Le Chartreux : Non, que le Christ me vienne en aide ! Qu'est-ce qui te paraît le plus dur, d'obéir à l'homme de bien que nous appelons prieur, qui nous appelle à la prière, à l'étude de la Sainte Écriture, à l'instruction sainte, au chant des louanges de Dieu dans les psaumes, ou de recevoir des ordres d'un officier barbare qui souvent te fait faire de longues marches nocturnes où il lui plaît et t'ordonne de revenir, qui t'expose aux balles ou t'ordonne de rester sur place là où il faut tuer ou être tué ?

Le chartreux : Tu aurais voulu te tourner ainsi quand tu fuyais vers cette armée maudite ! Mais pourquoi une telle pauvreté ?

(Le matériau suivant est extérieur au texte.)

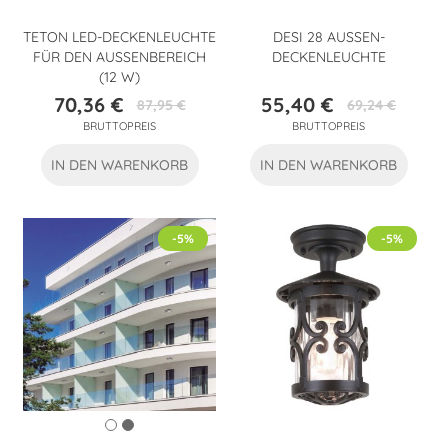
TETON LED-DECKENLEUCHTE
DESI 28 AUSSEN-D
FÜR DEN AUSSENBEREICH (
ECKENLEUCHTE
12 W)
70,36 €
55,40 €
87,95 €
69,24 €
Preis
Verkaufspreis
Preis
Verkaufspreis
BRUTTOPREIS
BRUTTOPREIS
IN DEN WARENKORB
IN DEN WARENKORB
-5%
-5%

Soldat : ​​Tu me demandes pourquoi ? Tout ce que j'ai gagné en solde, en butin, en sacrilège, en vol et en pillage, je l'ai dépensé en vin, en prostitution et en dés.

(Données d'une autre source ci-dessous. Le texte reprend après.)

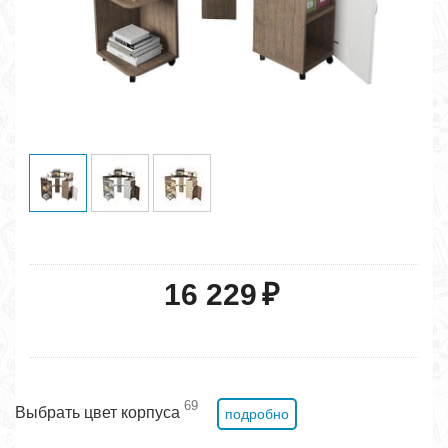
16 229
₽
69
Выбрать цвет корпуса
подробно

Le Chartreux : Misérable ! Pendant ce temps, ta chère épouse, pour l'amour de laquelle Dieu t'a ordonné de quitter ton père et ta mère, était en deuil à la maison, abandonnée avec ses petits enfants. Et pensais-tu que tu jouissais de la vie dans une si grande misère et dans un si grand péché pendant ce temps-là ?

Dans « Un régime de poisson », le boucher déplore le statut que certains accordent à un soldat aussi méchant : « Personne ne trouverait convenable de confier sa fille au bourreau public, qui exécute la loi contre salaire, tout comme le fait le juge lui-même, et pourtant nous ne détestons pas un mariage avec un soldat, qui si souvent – ​​contre la volonté de ses parents et parfois contre la loi – s’est envolé pour une guerre mercenaire et est souillé par de nombreuses prostitutions, vols, sacrilèges, meurtres et autres crimes communément commis dans l’armée ou en marchant vers et depuis la guerre. Lui, nous l’acceptons comme un gendre ; lui, un homme pire qu’un bourreau, la jeune fille raffole de lui. »

J'ai essayé de laisser parler les mots puissants d'Erasme sur la méchanceté des soldats. Que tous les soldats potentiels et leurs défenseurs en tiennent compte.

Initialement publié sur LewRockwell.com En novembre 27, 2013.